Your objective: Transcribe every record that appears below, exactly and in full.

(Collected data entries)
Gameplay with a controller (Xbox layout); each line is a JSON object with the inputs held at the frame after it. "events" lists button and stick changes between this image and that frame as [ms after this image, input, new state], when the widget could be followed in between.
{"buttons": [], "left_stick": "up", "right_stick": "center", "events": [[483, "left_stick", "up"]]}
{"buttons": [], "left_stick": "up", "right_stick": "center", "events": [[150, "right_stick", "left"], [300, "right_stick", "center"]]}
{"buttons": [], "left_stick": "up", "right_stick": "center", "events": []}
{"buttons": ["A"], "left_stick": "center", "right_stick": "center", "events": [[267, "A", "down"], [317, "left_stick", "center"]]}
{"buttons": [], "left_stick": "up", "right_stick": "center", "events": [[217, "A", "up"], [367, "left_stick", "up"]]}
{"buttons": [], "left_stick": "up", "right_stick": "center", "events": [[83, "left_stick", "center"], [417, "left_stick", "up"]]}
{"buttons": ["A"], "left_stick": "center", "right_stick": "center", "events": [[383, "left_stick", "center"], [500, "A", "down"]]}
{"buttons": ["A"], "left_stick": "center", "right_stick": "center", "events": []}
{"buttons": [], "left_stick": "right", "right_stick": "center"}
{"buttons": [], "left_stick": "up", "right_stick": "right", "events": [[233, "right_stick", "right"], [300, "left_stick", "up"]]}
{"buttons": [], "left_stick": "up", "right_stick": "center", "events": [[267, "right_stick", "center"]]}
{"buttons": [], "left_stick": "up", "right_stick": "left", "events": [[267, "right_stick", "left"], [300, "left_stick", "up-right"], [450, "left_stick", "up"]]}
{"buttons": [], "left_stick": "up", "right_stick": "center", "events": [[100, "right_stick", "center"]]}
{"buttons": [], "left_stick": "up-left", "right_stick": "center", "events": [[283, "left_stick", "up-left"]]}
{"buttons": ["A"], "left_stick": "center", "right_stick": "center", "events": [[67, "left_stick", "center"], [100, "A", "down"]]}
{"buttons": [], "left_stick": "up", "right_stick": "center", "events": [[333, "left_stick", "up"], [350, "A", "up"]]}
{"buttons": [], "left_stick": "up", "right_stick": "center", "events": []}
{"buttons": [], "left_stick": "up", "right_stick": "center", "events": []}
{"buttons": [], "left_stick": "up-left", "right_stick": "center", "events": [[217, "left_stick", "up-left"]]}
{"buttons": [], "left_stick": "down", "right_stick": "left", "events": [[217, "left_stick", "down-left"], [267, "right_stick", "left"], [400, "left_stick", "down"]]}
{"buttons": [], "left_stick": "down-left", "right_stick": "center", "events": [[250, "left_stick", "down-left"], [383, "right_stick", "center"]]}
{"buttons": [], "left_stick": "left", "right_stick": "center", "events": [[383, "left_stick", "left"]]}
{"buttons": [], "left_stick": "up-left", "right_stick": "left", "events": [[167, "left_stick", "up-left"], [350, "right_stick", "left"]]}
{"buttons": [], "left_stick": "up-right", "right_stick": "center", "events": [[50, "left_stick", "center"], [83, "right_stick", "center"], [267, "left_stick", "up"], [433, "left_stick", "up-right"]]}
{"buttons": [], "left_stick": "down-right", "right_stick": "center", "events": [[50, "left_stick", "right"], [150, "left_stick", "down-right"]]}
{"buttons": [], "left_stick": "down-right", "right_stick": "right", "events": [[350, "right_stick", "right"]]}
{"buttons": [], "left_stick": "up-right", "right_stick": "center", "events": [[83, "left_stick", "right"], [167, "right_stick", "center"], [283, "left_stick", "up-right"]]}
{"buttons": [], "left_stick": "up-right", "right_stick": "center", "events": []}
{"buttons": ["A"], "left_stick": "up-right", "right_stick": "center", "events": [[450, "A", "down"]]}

Exercise output:
Gameplay with a controller (Xbox layout); each line is a JSON object with the inputs held at the frame after it. "events" lists button and stick changes between this image and that frame as [ms after this image, input, new state], when the widget could be followed in between.
{"buttons": [], "left_stick": "up", "right_stick": "center", "events": [[483, "left_stick", "up"]]}
{"buttons": [], "left_stick": "up", "right_stick": "center", "events": [[150, "right_stick", "left"], [300, "right_stick", "center"]]}
{"buttons": [], "left_stick": "up", "right_stick": "center", "events": []}
{"buttons": ["A"], "left_stick": "center", "right_stick": "center", "events": [[267, "A", "down"], [317, "left_stick", "center"]]}
{"buttons": [], "left_stick": "up", "right_stick": "center", "events": [[217, "A", "up"], [367, "left_stick", "up"]]}
{"buttons": [], "left_stick": "up", "right_stick": "center", "events": [[83, "left_stick", "center"], [417, "left_stick", "up"]]}
{"buttons": ["A"], "left_stick": "center", "right_stick": "center", "events": [[383, "left_stick", "center"], [500, "A", "down"]]}
{"buttons": ["A"], "left_stick": "center", "right_stick": "center", "events": []}
{"buttons": [], "left_stick": "right", "right_stick": "center"}
{"buttons": [], "left_stick": "up", "right_stick": "right", "events": [[233, "right_stick", "right"], [300, "left_stick", "up"]]}
{"buttons": [], "left_stick": "up", "right_stick": "center", "events": [[267, "right_stick", "center"]]}
{"buttons": [], "left_stick": "up", "right_stick": "left", "events": [[267, "right_stick", "left"], [300, "left_stick", "up-right"], [450, "left_stick", "up"]]}
{"buttons": [], "left_stick": "up", "right_stick": "center", "events": [[100, "right_stick", "center"]]}
{"buttons": [], "left_stick": "up-left", "right_stick": "center", "events": [[283, "left_stick", "up-left"]]}
{"buttons": ["A"], "left_stick": "center", "right_stick": "center", "events": [[67, "left_stick", "center"], [100, "A", "down"]]}
{"buttons": [], "left_stick": "up", "right_stick": "center", "events": [[333, "left_stick", "up"], [350, "A", "up"]]}
{"buttons": [], "left_stick": "up", "right_stick": "center", "events": []}
{"buttons": [], "left_stick": "up", "right_stick": "center", "events": []}
{"buttons": [], "left_stick": "up-left", "right_stick": "center", "events": [[217, "left_stick", "up-left"]]}
{"buttons": [], "left_stick": "down", "right_stick": "left", "events": [[217, "left_stick", "down-left"], [267, "right_stick", "left"], [400, "left_stick", "down"]]}
{"buttons": [], "left_stick": "down-left", "right_stick": "center", "events": [[250, "left_stick", "down-left"], [383, "right_stick", "center"]]}
{"buttons": [], "left_stick": "left", "right_stick": "center", "events": [[383, "left_stick", "left"]]}
{"buttons": [], "left_stick": "up-left", "right_stick": "left", "events": [[167, "left_stick", "up-left"], [350, "right_stick", "left"]]}
{"buttons": [], "left_stick": "up-right", "right_stick": "center", "events": [[50, "left_stick", "center"], [83, "right_stick", "center"], [267, "left_stick", "up"], [433, "left_stick", "up-right"]]}
{"buttons": [], "left_stick": "down-right", "right_stick": "center", "events": [[50, "left_stick", "right"], [150, "left_stick", "down-right"]]}
{"buttons": [], "left_stick": "down-right", "right_stick": "right", "events": [[350, "right_stick", "right"]]}
{"buttons": [], "left_stick": "up-right", "right_stick": "center", "events": [[83, "left_stick", "right"], [167, "right_stick", "center"], [283, "left_stick", "up-right"]]}
{"buttons": [], "left_stick": "up-right", "right_stick": "center", "events": []}
{"buttons": ["A"], "left_stick": "up-right", "right_stick": "center", "events": [[450, "A", "down"]]}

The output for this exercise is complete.